We cannot always create the kind of swift transformation seen in this video. We cannot always rescue, or even help other people rescue themselves. But at the very least we can, as best we can, walk through this world with kindness.  For all that we see there is much we will not know.

And sometimes, just sometimes, a little patience and a little kindness makes all the difference.


It’s Always Something

A friend commented today that she wasn’t getting my blog anymore. I had to come clean and admit that she wasn’t getting one because I hadn’t written anything in a few days. Well, almost a month if you’re going to be picky about it.

This is the cover.
This is the cover.

A large portion of my time was spent getting my latest book finished and ready to be launched last week. I’m glad to announce that the book is finished, printed and sent out into the world.

People have asked me how long it took to write. Here’s the thing: when you write a year’s worth of daily devotions you’re pretty much setting yourself up for writing about 366 devotions. (My former 6th grade teacher checked to make sure I’d remembered leap year provisions. I did.)

I started writing a lifetime ago; really, several lifetimes. Life kept interrupting me and throwing me off course. Accident and injury. Healing and physical therapy. Illness and death of people close to me. Sorting through a lifetime of memories in the form of a house and its contents. Caring for people who had cared for me.

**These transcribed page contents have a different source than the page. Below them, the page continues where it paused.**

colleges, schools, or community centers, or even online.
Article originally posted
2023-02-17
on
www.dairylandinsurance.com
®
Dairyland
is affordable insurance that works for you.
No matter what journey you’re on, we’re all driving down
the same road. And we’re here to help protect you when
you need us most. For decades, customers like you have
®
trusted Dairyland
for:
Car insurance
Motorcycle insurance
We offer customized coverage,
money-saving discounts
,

My first year as an Associate Minister I kept waiting for the “slow time of the year.” About the time I celebrated my first anniversary there  I realized there was no such thing. With this book, I kept waiting for the “slow time,” the time when things would settle down. Still waiting.

Because, as Rosanne Rosannadanna reminded us, it’s always something. (Here’s a link in case you missed the comedy treasure that was Gilda Radner.) If you wait for the perfect time to write a book, to write a letter, to right a wrong you’ll never do it. Because there is no perfect time. There are only times that are marginally more manageable than others.

What are you waiting for? what are you waiting to do? Who are you waiting to be?

Now’s as good a time as any other to start.